Saly Ou Moeut

Personal information
- Nationality: Cambodian
- Born: 7 February 1992 (age 34) Phnom Penh, Cambodia
- Height: 166 cm (5 ft 5 in)
- Weight: 57 kg (126 lb)

Sport
- Country: Cambodia

Medal record
Representing Cambodia
Men's Jet ski
Asian Games
| Gold medal – first place | 2018 Jakarta | ski modified |
| Bronze medal – third place | 2018 Jakarta | runabout 1100 stock |
SEA Games
| Gold medal – first place | 2023 Phnom Penh | ski GP |
| Bronze medal – third place | 2023 Phnom Penh | ski lite |

= Saly Ou Moeut =

Cambodian jet skier

Saly Ou Moeut (សាលី អ៊ូ​មើ​ត; born 7 February 1992) is a Cambodian male jet skier. He represented Cambodia at the 2018 Asian Games, which was also his first Asian Games event.

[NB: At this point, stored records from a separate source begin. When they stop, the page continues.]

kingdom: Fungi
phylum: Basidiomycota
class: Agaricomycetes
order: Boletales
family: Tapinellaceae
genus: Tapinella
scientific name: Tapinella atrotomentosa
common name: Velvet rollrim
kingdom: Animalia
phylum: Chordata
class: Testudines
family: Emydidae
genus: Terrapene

During the 2018 Asian Games, he became the first Cambodian male athlete to win an Asian Games gold medal and also became only the third overall Cambodian to win gold for Cambodia at the Asian Games history after striking gold in the men's ski modified event on 25 August. This was also the second gold medal for Cambodia during the 2018 Asiad following Jessa Khan who claimed gold in ju-jitsu on 24 August. Saly Ou Moeut also went onto claim a bronze in the men's runabout 1100 stock event, which eventually became the first bronze medal for Cambodia at the 2018 Asian Games.